The U.S. Department of Veterans Affairs has long experienced a hellishly deep backlog that has caused severe delays of veterans benefits for those in need. One Vietnam veteran has decided to take matters into his own hands, filing a class action lawsuit against the VA.
Conley Monk Jr., the lead plaintiff in the case, is a Marine veteran who said he has waited for years for disability benefits stemming from post-traumatic stress disorder and exposure to toxic chemicals. He said he came under fire in 1969 and 1970 and was exposed to Agent Orange during his time in the war.
The New York Times said he was diagnosed with PTSD and diabetes (sometimes related to exposure of Agent Orange) in 2011 and was denied VA benefits. After appealing that decision in 2013, he has yet to hear anything from the VA on his disability benefits. Monk told the Times that it has been frustrating to “be stuck in limbo.”
“It’s been hard to make ends meet,” Monk told the Times. “And we Vietnam veterans are getting older. We can’t wait forever.”
Reducing the number of claims of claims in the VA backlog has been a focus of VA, but the Times reports that appeals are at an all time high at nearly 300,000. That means much like Monk, many others may be suffering as they wait for a decision on their veterans benefits from VA.
In the opinion of attorney Harold W. Conick, the VA’s backlog could be trimmed by converting the Veterans paper records to an electronic platform.

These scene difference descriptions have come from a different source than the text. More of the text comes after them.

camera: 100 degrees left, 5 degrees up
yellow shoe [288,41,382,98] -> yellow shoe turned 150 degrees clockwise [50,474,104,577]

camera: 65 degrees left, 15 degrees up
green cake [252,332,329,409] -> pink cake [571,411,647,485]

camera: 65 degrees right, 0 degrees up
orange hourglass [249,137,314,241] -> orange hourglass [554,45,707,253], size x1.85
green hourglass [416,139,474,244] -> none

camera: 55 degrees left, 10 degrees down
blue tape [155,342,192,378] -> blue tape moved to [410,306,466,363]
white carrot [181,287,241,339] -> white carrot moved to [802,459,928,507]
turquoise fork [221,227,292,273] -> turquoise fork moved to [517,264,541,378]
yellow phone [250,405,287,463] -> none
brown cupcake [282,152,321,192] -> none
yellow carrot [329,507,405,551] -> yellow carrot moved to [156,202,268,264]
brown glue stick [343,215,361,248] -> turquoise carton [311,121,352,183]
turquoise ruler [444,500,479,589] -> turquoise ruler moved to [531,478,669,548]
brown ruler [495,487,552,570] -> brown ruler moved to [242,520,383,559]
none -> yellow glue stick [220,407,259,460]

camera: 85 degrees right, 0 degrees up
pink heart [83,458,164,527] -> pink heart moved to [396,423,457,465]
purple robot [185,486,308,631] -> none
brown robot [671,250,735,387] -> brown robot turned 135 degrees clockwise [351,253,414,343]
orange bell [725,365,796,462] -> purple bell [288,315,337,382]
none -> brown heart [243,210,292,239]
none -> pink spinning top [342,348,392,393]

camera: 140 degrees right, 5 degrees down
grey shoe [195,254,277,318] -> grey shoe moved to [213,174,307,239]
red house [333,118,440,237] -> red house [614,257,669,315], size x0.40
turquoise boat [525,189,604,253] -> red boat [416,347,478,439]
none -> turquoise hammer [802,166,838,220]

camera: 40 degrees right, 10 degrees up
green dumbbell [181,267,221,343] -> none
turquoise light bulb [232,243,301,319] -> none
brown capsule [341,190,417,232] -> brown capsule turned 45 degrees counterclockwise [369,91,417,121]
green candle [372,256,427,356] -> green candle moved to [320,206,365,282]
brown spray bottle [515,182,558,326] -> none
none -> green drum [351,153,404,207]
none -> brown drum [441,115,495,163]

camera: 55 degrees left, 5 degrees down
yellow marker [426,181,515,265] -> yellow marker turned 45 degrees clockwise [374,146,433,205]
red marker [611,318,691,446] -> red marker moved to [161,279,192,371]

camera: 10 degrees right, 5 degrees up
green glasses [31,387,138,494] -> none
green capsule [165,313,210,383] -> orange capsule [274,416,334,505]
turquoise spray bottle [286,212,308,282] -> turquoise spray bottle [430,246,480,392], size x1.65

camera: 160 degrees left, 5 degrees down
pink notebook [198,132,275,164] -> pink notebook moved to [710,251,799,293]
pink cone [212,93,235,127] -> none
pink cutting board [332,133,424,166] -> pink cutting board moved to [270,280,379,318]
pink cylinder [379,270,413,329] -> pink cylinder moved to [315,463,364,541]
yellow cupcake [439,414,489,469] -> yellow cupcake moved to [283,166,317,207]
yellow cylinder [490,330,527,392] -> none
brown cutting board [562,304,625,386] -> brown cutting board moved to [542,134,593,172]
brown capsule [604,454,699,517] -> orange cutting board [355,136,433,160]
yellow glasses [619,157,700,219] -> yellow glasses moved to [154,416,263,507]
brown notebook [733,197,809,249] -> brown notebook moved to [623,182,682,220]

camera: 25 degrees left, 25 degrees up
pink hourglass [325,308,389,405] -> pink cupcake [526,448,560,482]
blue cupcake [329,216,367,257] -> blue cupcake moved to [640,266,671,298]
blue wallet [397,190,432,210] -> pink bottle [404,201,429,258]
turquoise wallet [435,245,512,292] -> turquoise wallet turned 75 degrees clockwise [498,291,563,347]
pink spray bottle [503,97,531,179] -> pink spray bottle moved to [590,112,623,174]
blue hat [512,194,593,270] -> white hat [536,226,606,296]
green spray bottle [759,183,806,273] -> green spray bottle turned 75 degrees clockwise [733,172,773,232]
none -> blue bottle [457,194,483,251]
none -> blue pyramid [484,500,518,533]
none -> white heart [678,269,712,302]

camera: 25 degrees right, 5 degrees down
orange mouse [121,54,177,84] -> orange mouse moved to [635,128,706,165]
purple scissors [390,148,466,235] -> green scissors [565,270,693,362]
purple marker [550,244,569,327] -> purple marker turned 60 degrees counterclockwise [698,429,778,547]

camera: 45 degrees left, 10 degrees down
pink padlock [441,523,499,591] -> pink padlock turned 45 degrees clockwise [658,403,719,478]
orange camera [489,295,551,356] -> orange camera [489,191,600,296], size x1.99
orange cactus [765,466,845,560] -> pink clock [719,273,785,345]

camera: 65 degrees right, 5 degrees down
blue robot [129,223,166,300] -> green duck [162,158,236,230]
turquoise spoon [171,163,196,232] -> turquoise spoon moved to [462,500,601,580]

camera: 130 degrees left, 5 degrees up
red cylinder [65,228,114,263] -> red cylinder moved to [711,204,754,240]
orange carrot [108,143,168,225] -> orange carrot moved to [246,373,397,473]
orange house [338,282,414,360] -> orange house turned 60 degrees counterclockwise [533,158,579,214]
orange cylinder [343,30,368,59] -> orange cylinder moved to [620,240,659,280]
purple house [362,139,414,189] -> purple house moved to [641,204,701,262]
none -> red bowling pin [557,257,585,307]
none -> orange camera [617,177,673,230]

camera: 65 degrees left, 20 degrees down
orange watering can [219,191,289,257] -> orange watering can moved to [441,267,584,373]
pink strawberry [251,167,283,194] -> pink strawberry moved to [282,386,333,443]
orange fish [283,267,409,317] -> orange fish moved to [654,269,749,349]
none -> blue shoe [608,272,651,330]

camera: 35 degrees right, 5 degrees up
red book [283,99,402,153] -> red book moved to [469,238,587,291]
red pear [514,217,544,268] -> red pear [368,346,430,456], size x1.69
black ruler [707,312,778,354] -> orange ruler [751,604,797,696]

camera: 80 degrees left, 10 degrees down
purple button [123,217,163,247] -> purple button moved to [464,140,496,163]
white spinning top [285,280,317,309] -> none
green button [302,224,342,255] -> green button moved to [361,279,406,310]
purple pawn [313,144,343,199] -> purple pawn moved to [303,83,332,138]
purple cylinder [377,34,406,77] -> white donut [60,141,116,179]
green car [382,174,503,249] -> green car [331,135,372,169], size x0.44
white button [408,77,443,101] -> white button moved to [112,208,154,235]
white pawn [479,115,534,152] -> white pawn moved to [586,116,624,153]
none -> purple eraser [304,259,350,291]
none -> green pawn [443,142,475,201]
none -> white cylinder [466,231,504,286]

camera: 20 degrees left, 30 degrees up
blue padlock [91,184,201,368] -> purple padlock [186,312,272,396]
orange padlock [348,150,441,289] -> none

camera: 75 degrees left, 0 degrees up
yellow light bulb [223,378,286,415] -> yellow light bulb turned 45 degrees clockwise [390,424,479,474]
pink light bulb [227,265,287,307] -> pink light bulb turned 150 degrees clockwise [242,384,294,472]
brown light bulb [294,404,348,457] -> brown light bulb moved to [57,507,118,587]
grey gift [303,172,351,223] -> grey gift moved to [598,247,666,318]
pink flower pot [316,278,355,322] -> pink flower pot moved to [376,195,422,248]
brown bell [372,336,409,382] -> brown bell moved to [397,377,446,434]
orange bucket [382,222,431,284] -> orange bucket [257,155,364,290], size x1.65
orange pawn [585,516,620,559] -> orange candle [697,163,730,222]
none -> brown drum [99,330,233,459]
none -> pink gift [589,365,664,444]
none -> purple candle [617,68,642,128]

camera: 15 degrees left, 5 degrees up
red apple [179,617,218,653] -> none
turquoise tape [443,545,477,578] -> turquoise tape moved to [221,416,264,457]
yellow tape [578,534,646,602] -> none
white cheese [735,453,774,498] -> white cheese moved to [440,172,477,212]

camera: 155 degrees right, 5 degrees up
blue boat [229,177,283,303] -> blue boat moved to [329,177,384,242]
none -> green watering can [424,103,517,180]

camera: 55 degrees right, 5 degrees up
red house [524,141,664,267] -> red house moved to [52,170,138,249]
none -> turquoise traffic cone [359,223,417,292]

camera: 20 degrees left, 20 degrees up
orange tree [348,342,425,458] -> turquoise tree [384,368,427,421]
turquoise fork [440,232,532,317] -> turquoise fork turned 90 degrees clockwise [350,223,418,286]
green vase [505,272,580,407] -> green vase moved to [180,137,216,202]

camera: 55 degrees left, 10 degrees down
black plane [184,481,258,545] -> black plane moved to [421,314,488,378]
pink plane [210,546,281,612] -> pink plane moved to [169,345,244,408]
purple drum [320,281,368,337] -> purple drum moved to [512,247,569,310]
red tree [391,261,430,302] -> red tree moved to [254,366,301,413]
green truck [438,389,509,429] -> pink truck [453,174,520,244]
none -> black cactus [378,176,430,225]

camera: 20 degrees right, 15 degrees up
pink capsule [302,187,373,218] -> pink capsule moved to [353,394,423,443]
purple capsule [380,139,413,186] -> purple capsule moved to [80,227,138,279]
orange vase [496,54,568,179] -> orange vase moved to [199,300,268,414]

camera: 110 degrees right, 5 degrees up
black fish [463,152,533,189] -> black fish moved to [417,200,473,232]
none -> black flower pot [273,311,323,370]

The VA is apparently in the process of doing this, but it is taking far too long.
Additionally, it would be helpful if VA personnel were more open and cooperative with counsel for veterans in attempting to resolve claims. This is not currently being done; the system is very adversarial to both the veteran and their counsel. “Stone walling” is standard operating procedure at the VA and delays the adjudication of claims. This needs to change to better serve the U.S. veterans in the benefit claims process.